= Your goal =
Give a verbatim quotation of every record.

[Collected data entries]
►

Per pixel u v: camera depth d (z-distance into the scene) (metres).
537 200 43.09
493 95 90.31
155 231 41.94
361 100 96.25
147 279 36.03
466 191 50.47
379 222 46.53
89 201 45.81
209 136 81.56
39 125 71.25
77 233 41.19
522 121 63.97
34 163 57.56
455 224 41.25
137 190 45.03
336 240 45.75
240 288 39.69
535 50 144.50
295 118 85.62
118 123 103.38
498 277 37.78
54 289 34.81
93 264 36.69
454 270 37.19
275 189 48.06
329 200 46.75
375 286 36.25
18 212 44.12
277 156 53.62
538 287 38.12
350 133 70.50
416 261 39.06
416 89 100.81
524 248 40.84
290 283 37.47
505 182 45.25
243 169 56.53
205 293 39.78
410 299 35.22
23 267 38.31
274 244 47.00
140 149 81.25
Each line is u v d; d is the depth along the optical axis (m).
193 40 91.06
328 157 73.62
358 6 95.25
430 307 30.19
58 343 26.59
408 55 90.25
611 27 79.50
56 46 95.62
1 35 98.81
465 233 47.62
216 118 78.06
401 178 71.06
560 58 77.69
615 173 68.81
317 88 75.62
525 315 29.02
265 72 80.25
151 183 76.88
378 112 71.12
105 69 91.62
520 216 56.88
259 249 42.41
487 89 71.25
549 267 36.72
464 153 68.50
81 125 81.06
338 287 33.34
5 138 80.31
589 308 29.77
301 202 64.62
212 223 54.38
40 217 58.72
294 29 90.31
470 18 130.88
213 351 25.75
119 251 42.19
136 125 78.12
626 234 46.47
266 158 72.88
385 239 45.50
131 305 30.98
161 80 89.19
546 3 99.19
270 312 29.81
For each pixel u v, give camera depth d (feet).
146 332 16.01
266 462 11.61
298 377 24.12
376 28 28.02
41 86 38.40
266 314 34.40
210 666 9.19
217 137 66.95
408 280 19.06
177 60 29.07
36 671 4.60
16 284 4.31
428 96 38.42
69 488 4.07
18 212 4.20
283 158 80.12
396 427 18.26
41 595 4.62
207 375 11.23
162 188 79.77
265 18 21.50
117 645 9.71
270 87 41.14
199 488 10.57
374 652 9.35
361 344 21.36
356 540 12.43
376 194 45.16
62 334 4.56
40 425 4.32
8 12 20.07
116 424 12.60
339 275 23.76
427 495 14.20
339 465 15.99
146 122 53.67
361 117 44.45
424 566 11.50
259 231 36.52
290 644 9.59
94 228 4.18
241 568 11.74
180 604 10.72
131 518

◄

= Solution for this task =
Per pixel u v: camera depth d (z-distance into the scene) (metres).
537 200 43.09
493 95 90.31
155 231 41.94
361 100 96.25
147 279 36.03
466 191 50.47
379 222 46.53
89 201 45.81
209 136 81.56
39 125 71.25
77 233 41.19
522 121 63.97
34 163 57.56
455 224 41.25
137 190 45.03
336 240 45.75
240 288 39.69
535 50 144.50
295 118 85.62
118 123 103.38
498 277 37.78
54 289 34.81
93 264 36.69
454 270 37.19
275 189 48.06
329 200 46.75
375 286 36.25
18 212 44.12
277 156 53.62
538 287 38.12
350 133 70.50
416 261 39.06
416 89 100.81
524 248 40.84
290 283 37.47
505 182 45.25
243 169 56.53
205 293 39.78
410 299 35.22
23 267 38.31
274 244 47.00
140 149 81.25
Each line is u v d; d is the depth along the optical axis (m).
193 40 91.06
328 157 73.62
358 6 95.25
430 307 30.19
58 343 26.59
408 55 90.25
611 27 79.50
56 46 95.62
1 35 98.81
465 233 47.62
216 118 78.06
401 178 71.06
560 58 77.69
615 173 68.81
317 88 75.62
525 315 29.02
265 72 80.25
151 183 76.88
378 112 71.12
105 69 91.62
520 216 56.88
259 249 42.41
487 89 71.25
549 267 36.72
464 153 68.50
81 125 81.06
338 287 33.34
5 138 80.31
589 308 29.77
301 202 64.62
212 223 54.38
40 217 58.72
294 29 90.31
470 18 130.88
213 351 25.75
119 251 42.19
136 125 78.12
626 234 46.47
266 158 72.88
385 239 45.50
131 305 30.98
161 80 89.19
546 3 99.19
270 312 29.81
For each pixel u v, give camera depth d (feet).
146 332 16.01
266 462 11.61
298 377 24.12
376 28 28.02
41 86 38.40
266 314 34.40
210 666 9.19
217 137 66.95
408 280 19.06
177 60 29.07
36 671 4.60
16 284 4.31
428 96 38.42
69 488 4.07
18 212 4.20
283 158 80.12
396 427 18.26
41 595 4.62
207 375 11.23
162 188 79.77
265 18 21.50
117 645 9.71
270 87 41.14
199 488 10.57
374 652 9.35
361 344 21.36
356 540 12.43
376 194 45.16
62 334 4.56
40 425 4.32
8 12 20.07
116 424 12.60
339 275 23.76
427 495 14.20
339 465 15.99
146 122 53.67
361 117 44.45
424 566 11.50
259 231 36.52
290 644 9.59
94 228 4.18
241 568 11.74
180 604 10.72
131 518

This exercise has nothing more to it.